Bioinformatics analysis
Metazoan COI sequences bearing the "BARCODE" keyword were downloaded from GenBank using the NCBI eFetch tool. Barcodes that were less than 650 bases in length were eliminated, leaving a dataset of 6,695 barcode sequences from 1,587 species. For various sizes of 5'-end minibarcodes, ranging in size from 10 bases up to the full-length of the barcode sequence, we analyzed the number of species that could be uniquely identified (to the exclusion of other species) using that sequence.
Specimens and their taxonomic coverage
All DNA extracts were obtained from different barcoding projects in the Canadian Centre for DNA Barcoding and external collaborators. We selected these samples considering maximum taxonomic range.
Primer design strategy
We selected the 5' end of the barcode region targeting a 100–150 base amplicon. By comparing a wide range of taxa in this region, we found well-conserved strings of amino acids across all taxa in priming sites. Interestingly, this high level of conservation is also evident at nucleotide level. We designed multiple oligos by using the Primer3 program [10] and considering physical and structural properties of oligos (such as annealing temperature, G+C percentage, and self-complementarity). We selected the primer Uni-MinibarR1: 5'-GAAAATCATAATGAAGGCATGAGC-3' for further testing as it represented the highest similarity – especially at the 3' end – to other taxa. A similar strategy was used for designing a forward primer: Uni-MinibarF1: 5'-TCCACTAATCACAARGATATTGGTAC-3'. This primer is positioned in the same region as other common barcoding primers are located. We attached M13 forward and reverse tails to our forward and reverse primers, respectively, to facilitate the high throughput sequencing process. These tails did not decrease the PCR success.
PCR Optimization Strategy
PCR reactions were performed using a standard PCR pre-mix [11]. We used the above mentioned universal primer set in all the reactions in a touch up PCR program: 95°C for 2 min, followed by 5 cycles of 95°C-1 min, 46°C-1 min, and 72°C-30 sec, followed by 35 cycles of 95°C-1 min, 53°C-1 min, and 72°C-30 sec, and finally a final extension at 72°C for 5 min. We used a Mastercycler ep gradient S (Eppendorf, Mississauga, ON, Canada) thermalcycler. We included two negative control reactions (no DNA template) in all our PCR 96-well plates. To compare the universal mini-barcode primer set with the specific full-length primers we amplified DNA extracts using taxonomically specific primer sets (i.e. 2 primer sets for fish species) [11].
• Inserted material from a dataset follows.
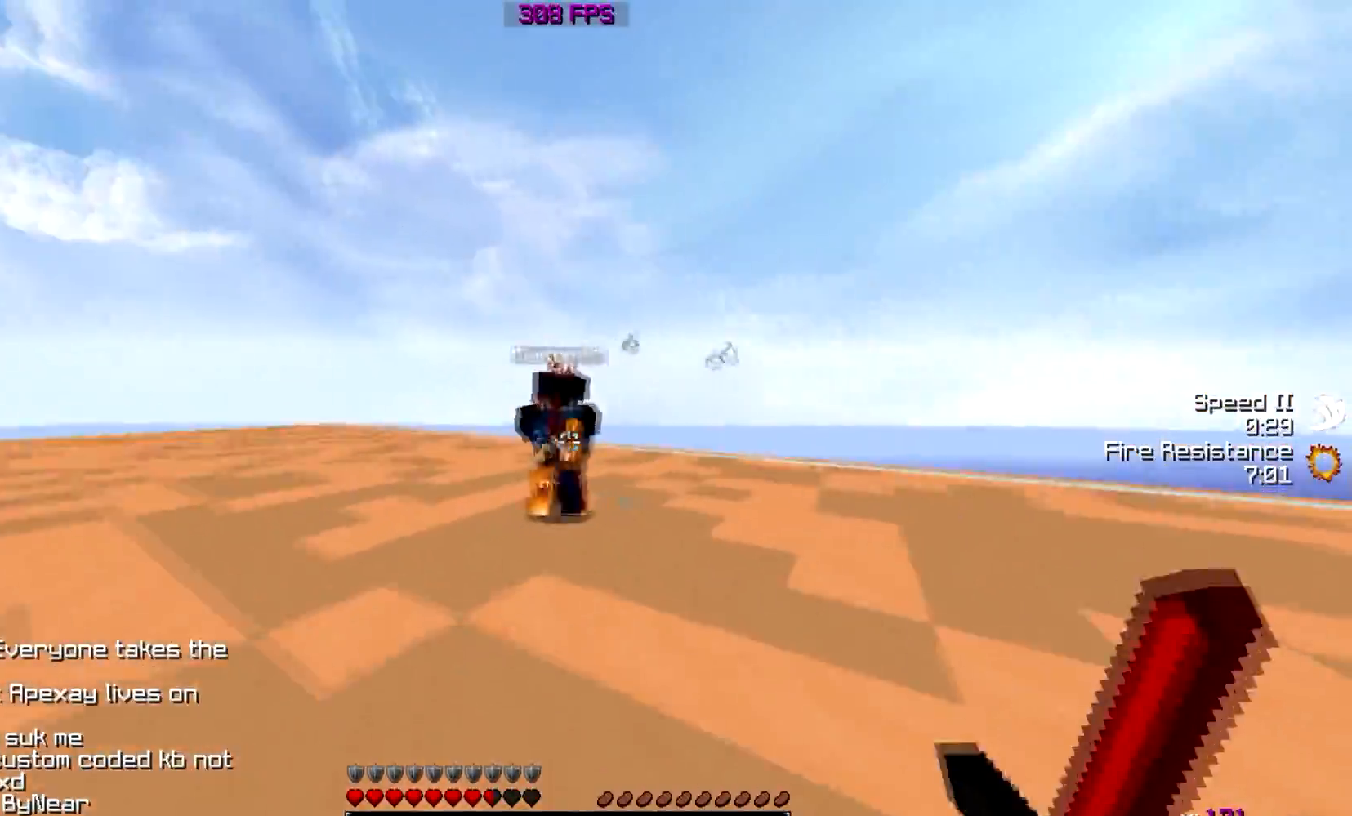
{"keys": ["d"], "events": [[17, "w", "up"], [117, "a", "up"], [117, "d", "down"], [267, "w", "down"], [417, "w", "up"]]}
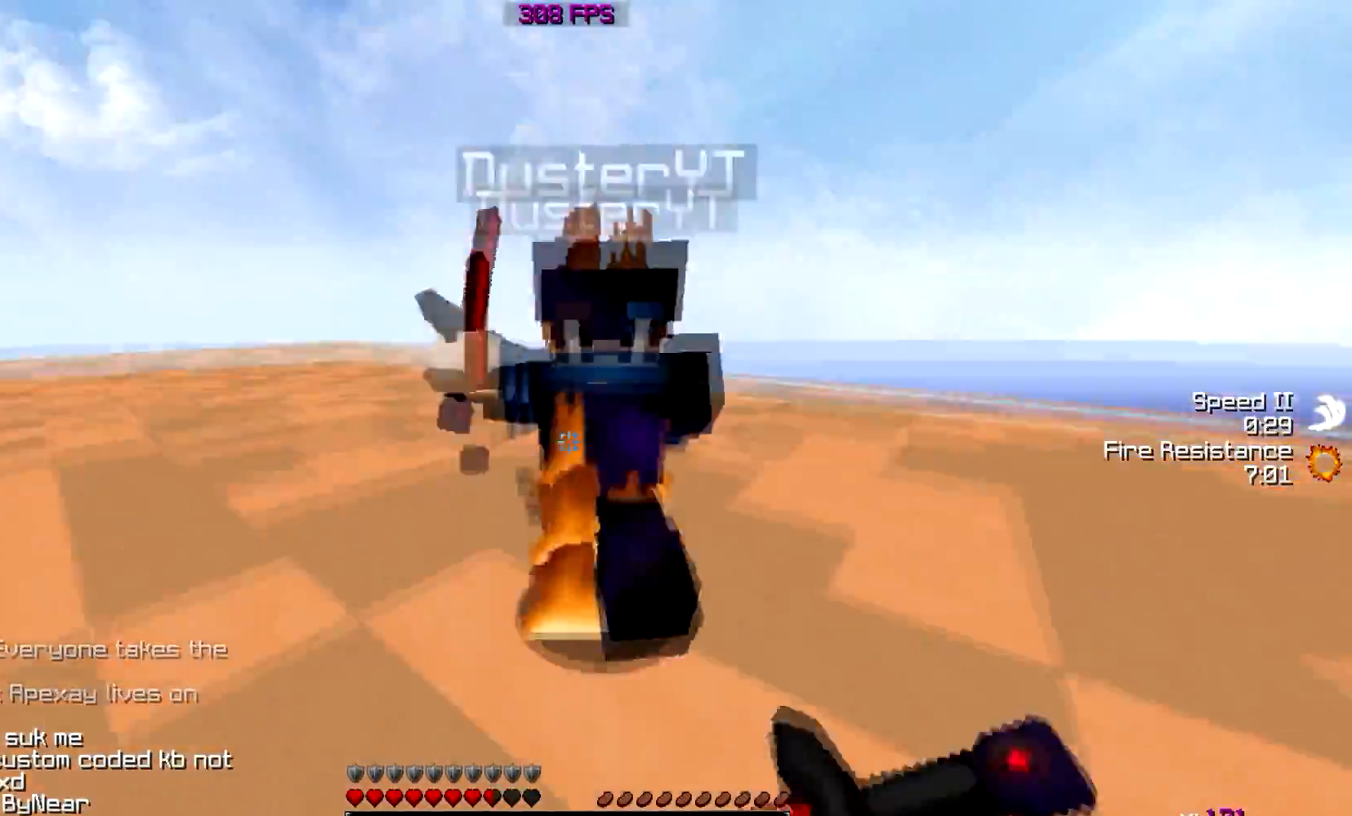
{"keys": ["d", "w"]}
PCR amplification verification and sequencing
PCR products were visualized on a 2% E-gel® 96 Agarose (Invitrogen, Burlington, ON, Canada). The bands on E-gel were used as a measure of PCR success. To verify the amplification of the target region, we sequenced 747 PCR products from at least 363 species. Standard BigDye kits (Applied Biosystems, Foster City, CA) were used for sequencing. Sequencing reactions were cleaned up by using Agencourt® CleanSEQ® kit (Agencourt Bioscience Corporation, Beverly, MA). The sequences were run bidirectionally on a 3730xl DNA analyzer (Applied Biosystems, Foster City, CA, USA), edited with Sequencher™ (Gene Codes Corporation, Ann Arbor, MI), and aligned using BioEdit version 7.0.5.3.